> Document passage:
▼

It is almost a full year since I participated in a grand Graham’s Vintage Port vertical tasting in West Palm Beach, Florida. The occasion? Bob and Arlette Catalado’s: The Great Wine Seminar.

After a hedonistic weekend of drinking other verticals of wonderful wines, last but not least came fourteen fabulous Vintage Ports. I was invited by the Cataldo’s to sit along side Rupert Symington who is the Joint Managing Director of the Symington Family Estates, to provide “color commentary” during the tasting. To see the line up of about 50 bottles (to serve the 70+ wine lovers) was most impressive.

Rupert provided a thorough historical perspective of the vintages and the Graham’s Port house, which his family purchased from the Graham family back in 1970. I thought I would have some great photos taken of the tasting and of Rupert, (and me) but my brother who excels at many things must not have been spitting his Port.

Here are the ratings of all 14 vintages of Graham’s Vintage Ports going back in time with all major declarations from 2003 to 1945. My conclusions follow the tasting notes. Thanks to Arlette, Bob and Rupert for a fantastic opportunity to try such a great lineup of extraordinary Ports!

2003 Graham’s Vintage Port – Opaque purple color. Floral fragrances abound with blackberry and black pepper highlights. Gotta love this kind of juicy sweet, classic Graham’s propped up by full throttle cassis and plum flavors. It shows crisp underpinnings of acidity and lively tannins that are round enough to make this very approachable at the moment. Focused and with deft balance, the mid-palate is still a bit austere. Unquestionably an excellent young Vintage Port with fine long term prospects. Is this the reincarnation of the 1966? It should be at its best around 2030-2040. 96+ points (3/12/06)

▲

> Problem description: Extend the account of the Graham's Vintage Port vertical tasting, picking up right after its final sentence.

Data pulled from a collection
▼

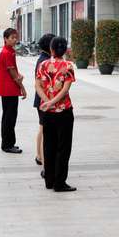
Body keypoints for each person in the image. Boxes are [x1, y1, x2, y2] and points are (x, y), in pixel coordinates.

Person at [36, 36, 77, 192]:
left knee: (49, 145)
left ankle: (49, 180)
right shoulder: (68, 66)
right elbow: (66, 89)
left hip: (47, 111)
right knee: (63, 148)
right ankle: (60, 182)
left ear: (51, 50)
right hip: (64, 111)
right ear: (65, 50)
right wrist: (53, 102)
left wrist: (47, 102)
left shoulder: (43, 65)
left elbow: (37, 86)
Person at [0, 28, 27, 154]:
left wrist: (19, 76)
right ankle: (7, 144)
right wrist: (22, 87)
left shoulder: (10, 51)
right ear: (5, 39)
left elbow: (14, 70)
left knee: (9, 117)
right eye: (12, 38)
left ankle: (9, 143)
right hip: (8, 89)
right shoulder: (6, 53)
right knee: (9, 118)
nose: (15, 40)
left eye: (16, 37)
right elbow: (13, 73)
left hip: (9, 88)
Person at [34, 33, 55, 167]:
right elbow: (40, 84)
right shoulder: (44, 61)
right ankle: (41, 157)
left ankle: (39, 156)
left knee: (42, 128)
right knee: (44, 129)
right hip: (44, 100)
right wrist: (48, 102)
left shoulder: (44, 58)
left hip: (43, 100)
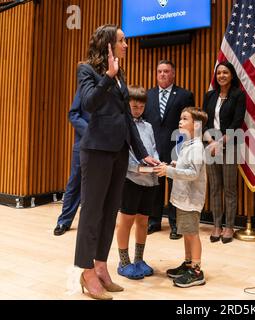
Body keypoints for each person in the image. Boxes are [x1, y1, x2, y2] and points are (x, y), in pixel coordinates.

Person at [74, 24, 159, 300]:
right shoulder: (86, 70)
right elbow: (89, 103)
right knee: (92, 213)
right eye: (122, 40)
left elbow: (126, 119)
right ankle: (86, 270)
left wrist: (142, 151)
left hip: (120, 152)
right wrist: (108, 76)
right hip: (97, 151)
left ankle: (100, 266)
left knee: (110, 212)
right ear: (108, 44)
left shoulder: (120, 75)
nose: (127, 44)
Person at [154, 107, 208, 287]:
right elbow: (187, 167)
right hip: (182, 198)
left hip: (190, 200)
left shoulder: (198, 147)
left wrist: (170, 170)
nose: (180, 122)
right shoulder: (188, 144)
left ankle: (197, 271)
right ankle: (188, 263)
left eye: (185, 119)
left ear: (196, 125)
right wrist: (176, 164)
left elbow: (193, 173)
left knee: (192, 233)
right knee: (185, 232)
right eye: (180, 118)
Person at [143, 60, 194, 240]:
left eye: (166, 71)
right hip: (154, 149)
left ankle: (175, 224)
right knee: (155, 187)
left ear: (173, 74)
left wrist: (182, 149)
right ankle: (154, 221)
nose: (163, 74)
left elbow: (187, 126)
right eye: (159, 71)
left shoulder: (184, 95)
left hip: (176, 149)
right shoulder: (147, 95)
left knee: (176, 188)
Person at [116, 85, 159, 280]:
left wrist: (157, 163)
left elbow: (153, 149)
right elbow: (123, 154)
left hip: (149, 181)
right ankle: (124, 261)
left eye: (141, 107)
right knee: (126, 221)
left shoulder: (148, 126)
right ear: (127, 105)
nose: (138, 110)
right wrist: (137, 168)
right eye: (134, 106)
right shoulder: (122, 125)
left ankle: (139, 259)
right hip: (130, 179)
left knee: (143, 221)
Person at [202, 61, 246, 244]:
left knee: (229, 189)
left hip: (230, 146)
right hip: (211, 146)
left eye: (225, 72)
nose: (221, 75)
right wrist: (211, 142)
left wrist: (221, 143)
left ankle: (229, 226)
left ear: (231, 75)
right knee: (214, 189)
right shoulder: (209, 95)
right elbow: (204, 121)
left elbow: (237, 122)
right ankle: (217, 225)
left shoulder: (238, 95)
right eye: (219, 73)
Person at [54, 89, 90, 236]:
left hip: (104, 143)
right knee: (75, 182)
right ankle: (64, 221)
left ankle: (90, 224)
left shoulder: (109, 88)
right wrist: (90, 131)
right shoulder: (83, 90)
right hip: (83, 141)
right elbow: (73, 114)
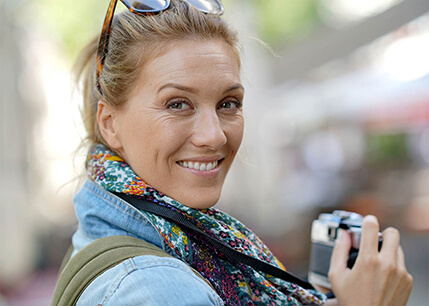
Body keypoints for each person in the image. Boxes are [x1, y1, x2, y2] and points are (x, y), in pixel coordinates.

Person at [66, 0, 413, 304]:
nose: (214, 136)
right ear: (110, 123)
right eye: (177, 104)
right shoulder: (158, 288)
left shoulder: (112, 234)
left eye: (228, 103)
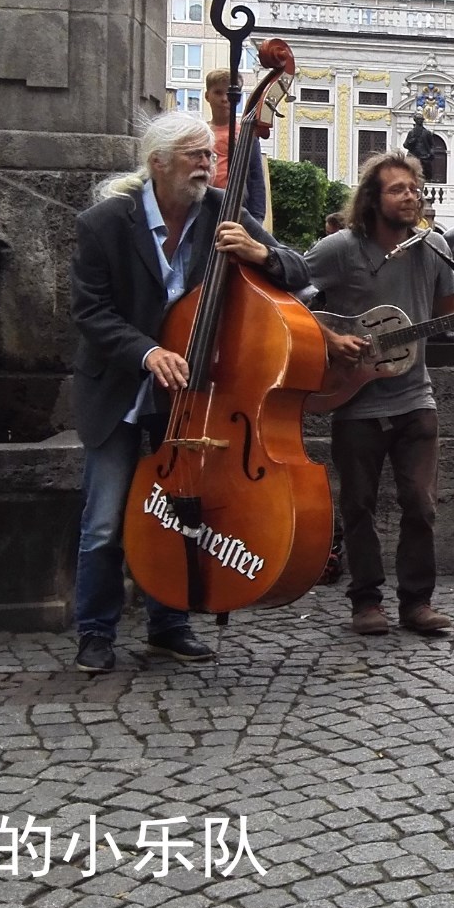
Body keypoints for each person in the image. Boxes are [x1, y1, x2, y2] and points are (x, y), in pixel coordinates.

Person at [68, 112, 311, 674]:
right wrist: (148, 352)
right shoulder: (104, 224)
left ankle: (168, 625)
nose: (207, 166)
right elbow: (90, 312)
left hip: (194, 397)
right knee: (105, 522)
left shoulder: (221, 212)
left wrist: (260, 255)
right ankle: (96, 631)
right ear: (158, 163)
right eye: (195, 156)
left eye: (209, 155)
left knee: (177, 514)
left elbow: (300, 272)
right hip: (124, 393)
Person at [303, 151, 454, 639]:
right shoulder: (339, 250)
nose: (410, 197)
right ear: (372, 199)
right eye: (397, 190)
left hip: (415, 398)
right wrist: (331, 339)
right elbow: (289, 297)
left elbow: (453, 316)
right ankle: (366, 602)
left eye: (414, 188)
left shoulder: (432, 248)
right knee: (359, 504)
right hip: (354, 397)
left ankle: (417, 603)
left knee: (420, 504)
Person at [203, 69, 270, 225]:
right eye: (218, 93)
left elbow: (256, 177)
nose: (224, 99)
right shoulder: (202, 133)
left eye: (229, 94)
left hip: (237, 207)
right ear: (207, 96)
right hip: (205, 205)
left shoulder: (246, 134)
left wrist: (257, 217)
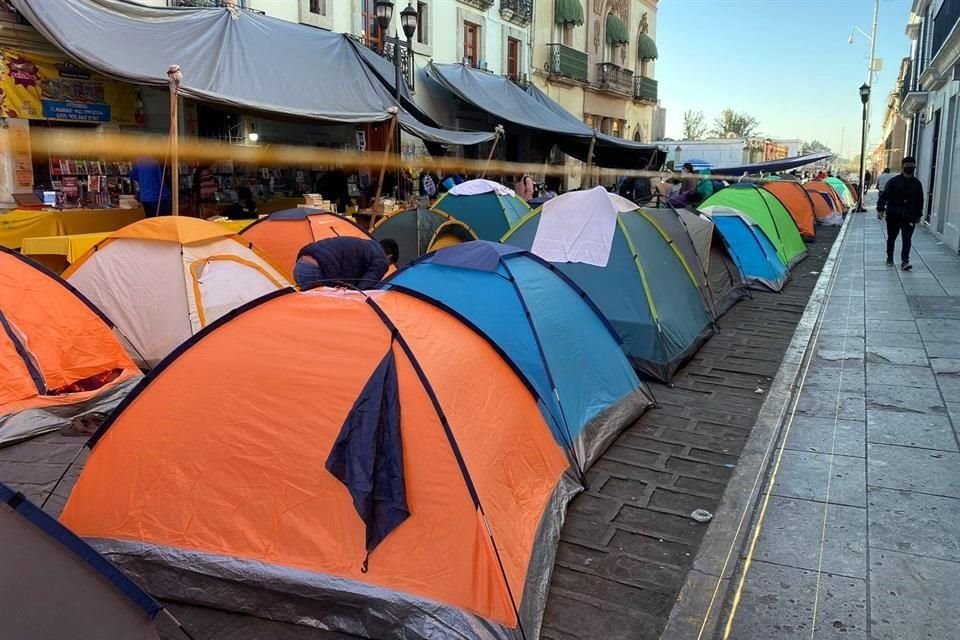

▲

> Expected answer:
2000 Graham’s Vintage Port – Inky and opaque. There was an enjoyable minty freshness on the nose with delicate floral notes and dark berry fruit. It’s built in a seriously full-bodied, take no prisoners style. The tannins are quite a bit more aggressive than the 2003 and more omnipresent on the lead up to the fruit filled finish with a powerful cocoa and berry aftertaste. The Y2K version of Graham’s VP is one of the finest Ports of the vintage. Keep your hands off this one until around 2035-2045, if you can. 97+ points (3/12/06)

1994 Graham’s Vintage Port – Magenta in color. It is a great pleasure to try this bottling again as I know it has probably been close to to five years since my last visit. An expansive nose of violets, spice and poached plums set this Port off beautifully. Although still quite ripe and sweet as well, there is great depth and richness here, along with power and symmetry. Another classic Graham’s which goes down easy and has the stuffing for a very long life ahead. The tannins have taken a back seat to the fruit which is saying a mouthful, but excellent structural components will provide staying power to at least 2040. 96+ points (3/12/06)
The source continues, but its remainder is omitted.